Sullivan, Walter
Dates
- Existence: 4 January 1924 - 15 August 2006
Biography
Walter Sullivan, a native of Nashville, graduated from Vanderbilt in 1947. He served as a Professor of English at Vanderbilt for 51 years, retiring in 2000. Professor Sullivan was personal friends with Donald Davidson, Peter Taylor, Allen Tate, Andrew Lytle, and Robert Penn Warren. He was a student of Richmond Beatty, Donald Davidson, Walter Clyde Curry, and Claude Finney, each contributing to his dedication to literature and teaching. Professor Sullivan earned a Master’s of Fine Arts degree at the University of Iowa and served in the U.S. Marine Corps for three years during World War II. He wrote fiction, authoring numerous articles, books, and short stories.
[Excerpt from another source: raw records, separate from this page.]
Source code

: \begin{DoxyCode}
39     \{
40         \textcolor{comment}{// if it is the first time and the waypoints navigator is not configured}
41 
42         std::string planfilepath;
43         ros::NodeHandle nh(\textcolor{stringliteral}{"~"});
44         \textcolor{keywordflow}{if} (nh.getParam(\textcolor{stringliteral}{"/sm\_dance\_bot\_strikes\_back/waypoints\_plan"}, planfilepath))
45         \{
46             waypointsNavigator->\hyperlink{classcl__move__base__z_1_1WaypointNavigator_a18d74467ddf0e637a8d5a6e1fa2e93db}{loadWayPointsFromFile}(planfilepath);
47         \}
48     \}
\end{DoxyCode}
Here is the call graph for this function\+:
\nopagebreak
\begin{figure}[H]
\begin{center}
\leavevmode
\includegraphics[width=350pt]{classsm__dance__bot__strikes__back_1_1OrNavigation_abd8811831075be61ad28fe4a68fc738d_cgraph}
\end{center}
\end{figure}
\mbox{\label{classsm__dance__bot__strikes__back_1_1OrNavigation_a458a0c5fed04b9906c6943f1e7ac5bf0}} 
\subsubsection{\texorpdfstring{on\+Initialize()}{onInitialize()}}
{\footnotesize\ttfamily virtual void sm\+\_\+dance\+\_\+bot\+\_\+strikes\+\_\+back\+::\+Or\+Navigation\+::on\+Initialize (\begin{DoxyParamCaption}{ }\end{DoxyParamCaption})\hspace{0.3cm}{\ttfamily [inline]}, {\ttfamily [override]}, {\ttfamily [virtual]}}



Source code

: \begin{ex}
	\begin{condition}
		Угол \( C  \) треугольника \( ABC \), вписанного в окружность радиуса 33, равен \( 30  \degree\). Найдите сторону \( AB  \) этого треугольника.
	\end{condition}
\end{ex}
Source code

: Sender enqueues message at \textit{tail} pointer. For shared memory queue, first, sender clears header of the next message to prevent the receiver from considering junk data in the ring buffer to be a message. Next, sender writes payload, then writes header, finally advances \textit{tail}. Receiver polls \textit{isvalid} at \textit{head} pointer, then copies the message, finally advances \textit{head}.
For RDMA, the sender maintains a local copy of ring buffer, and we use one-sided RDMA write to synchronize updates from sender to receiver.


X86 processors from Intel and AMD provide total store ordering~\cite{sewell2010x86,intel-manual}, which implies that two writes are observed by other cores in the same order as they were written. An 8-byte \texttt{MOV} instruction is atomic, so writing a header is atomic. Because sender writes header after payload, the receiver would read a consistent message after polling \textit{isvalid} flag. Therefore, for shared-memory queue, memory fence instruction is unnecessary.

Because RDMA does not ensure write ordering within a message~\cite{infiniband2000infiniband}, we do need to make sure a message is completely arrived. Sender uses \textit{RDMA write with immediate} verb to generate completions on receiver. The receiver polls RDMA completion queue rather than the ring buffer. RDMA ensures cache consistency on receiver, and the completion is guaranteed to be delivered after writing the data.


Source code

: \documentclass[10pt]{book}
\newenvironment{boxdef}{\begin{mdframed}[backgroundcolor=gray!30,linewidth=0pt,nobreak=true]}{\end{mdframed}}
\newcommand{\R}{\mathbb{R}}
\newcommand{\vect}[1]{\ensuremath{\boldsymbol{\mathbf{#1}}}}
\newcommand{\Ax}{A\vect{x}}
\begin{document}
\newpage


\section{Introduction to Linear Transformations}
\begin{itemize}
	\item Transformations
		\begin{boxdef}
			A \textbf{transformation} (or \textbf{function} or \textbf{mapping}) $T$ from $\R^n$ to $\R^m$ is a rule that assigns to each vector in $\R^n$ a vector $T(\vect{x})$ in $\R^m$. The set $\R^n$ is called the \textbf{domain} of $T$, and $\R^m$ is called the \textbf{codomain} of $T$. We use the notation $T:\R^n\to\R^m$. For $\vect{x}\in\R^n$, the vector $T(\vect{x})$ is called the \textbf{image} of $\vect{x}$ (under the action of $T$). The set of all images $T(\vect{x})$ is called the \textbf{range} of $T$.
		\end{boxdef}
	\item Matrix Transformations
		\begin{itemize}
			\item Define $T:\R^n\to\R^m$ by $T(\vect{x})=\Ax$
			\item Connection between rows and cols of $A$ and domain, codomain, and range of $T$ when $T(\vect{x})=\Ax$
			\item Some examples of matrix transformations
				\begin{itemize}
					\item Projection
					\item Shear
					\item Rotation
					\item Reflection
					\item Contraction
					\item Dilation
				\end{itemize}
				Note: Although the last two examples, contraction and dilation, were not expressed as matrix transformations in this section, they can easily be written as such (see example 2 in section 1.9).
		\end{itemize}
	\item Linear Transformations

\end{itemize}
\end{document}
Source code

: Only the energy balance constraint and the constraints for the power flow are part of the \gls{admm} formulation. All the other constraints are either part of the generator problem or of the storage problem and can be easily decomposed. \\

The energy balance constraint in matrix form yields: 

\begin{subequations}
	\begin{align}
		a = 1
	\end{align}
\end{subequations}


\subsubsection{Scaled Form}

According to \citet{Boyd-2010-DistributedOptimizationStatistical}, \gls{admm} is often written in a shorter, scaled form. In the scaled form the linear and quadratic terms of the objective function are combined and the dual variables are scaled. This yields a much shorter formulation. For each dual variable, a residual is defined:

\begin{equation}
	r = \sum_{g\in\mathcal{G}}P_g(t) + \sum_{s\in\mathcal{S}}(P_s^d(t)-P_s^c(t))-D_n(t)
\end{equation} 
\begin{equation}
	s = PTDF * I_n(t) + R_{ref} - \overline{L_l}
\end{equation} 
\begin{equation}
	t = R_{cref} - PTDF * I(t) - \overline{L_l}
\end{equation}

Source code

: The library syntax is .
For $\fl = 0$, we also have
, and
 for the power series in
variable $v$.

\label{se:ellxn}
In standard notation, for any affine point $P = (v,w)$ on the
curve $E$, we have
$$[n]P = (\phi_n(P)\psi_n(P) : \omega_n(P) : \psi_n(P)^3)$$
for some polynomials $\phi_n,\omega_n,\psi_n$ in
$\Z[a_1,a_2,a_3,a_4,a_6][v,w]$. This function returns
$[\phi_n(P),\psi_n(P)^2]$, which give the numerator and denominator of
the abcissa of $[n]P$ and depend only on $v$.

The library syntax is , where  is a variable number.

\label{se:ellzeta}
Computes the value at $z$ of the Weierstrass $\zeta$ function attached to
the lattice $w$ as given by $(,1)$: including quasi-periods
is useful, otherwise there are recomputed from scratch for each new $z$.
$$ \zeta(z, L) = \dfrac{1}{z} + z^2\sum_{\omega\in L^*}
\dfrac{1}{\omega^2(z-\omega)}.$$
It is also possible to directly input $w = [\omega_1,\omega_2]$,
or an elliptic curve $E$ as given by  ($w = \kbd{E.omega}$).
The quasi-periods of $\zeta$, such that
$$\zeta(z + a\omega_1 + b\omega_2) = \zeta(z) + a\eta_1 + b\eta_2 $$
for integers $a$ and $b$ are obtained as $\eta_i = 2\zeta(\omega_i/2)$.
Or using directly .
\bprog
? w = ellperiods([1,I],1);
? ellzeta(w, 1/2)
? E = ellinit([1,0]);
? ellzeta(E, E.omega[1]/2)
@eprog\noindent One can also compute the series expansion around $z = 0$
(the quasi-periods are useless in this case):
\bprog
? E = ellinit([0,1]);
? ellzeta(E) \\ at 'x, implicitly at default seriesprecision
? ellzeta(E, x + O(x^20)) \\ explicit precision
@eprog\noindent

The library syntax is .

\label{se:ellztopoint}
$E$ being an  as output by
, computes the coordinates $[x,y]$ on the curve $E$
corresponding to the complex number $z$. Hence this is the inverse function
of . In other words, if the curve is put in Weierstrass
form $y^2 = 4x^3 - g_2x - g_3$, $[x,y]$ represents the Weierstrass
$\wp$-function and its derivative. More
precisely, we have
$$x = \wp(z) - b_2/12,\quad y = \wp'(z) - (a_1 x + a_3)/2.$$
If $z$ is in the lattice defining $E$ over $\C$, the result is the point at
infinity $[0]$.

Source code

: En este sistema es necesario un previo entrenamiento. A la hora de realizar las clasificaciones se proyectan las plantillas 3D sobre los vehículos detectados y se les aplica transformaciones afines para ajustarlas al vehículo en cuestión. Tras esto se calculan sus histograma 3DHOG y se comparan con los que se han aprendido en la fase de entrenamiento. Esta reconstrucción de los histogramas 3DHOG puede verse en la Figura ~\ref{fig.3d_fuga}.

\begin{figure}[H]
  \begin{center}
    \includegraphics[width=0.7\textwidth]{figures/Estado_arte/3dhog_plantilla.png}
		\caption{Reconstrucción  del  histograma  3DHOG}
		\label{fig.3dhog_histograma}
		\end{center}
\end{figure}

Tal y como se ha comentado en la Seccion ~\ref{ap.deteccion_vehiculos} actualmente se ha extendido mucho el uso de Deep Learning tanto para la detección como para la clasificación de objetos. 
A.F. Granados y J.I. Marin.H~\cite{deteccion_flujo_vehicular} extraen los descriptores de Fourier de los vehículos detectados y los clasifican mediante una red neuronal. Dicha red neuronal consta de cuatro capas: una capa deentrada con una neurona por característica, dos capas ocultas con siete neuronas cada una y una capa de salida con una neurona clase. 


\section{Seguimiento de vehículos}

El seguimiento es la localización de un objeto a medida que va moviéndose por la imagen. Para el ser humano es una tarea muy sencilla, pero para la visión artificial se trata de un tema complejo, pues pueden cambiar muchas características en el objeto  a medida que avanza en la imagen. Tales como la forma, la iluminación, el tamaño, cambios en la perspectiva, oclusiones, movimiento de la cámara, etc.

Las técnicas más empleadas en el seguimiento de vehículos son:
His first novel, Sojourn of a Stranger, was published in 1957, and his second novel, The Long, Long Love, was published in 1959. Sullivan delivered a series of lectures on modern American novelists in 1973 on WDCN, the NET channel in Nashville, and the series became an immediate hit. His subjects included Hemingway, Faulkner, Flannery O’Connor, Katherine Anne Porter, Eudora Welty, and Saul Bellow. Sullivan died in Nashville, Tennessee, on August 15, 2006.
Found in 1 Collection or Record:
Walter Sullivan Collection
This collection is 1.21 linear feet. It contains 157 pieces of correspondence, in 27 file folders, to Walter Sullivan from the following Southern literary writers, who were part of the Fugitives/Agrarians: Donald Davidson, Andrew Lytle, Allen Tate, Peter Taylor, and Robert Penn Warren. It also includes four books, and 43 reel-to-reel tapes, in chronological order, from Literary Symposium Lectures, Panels, Readings, and Interviews with Southern writers.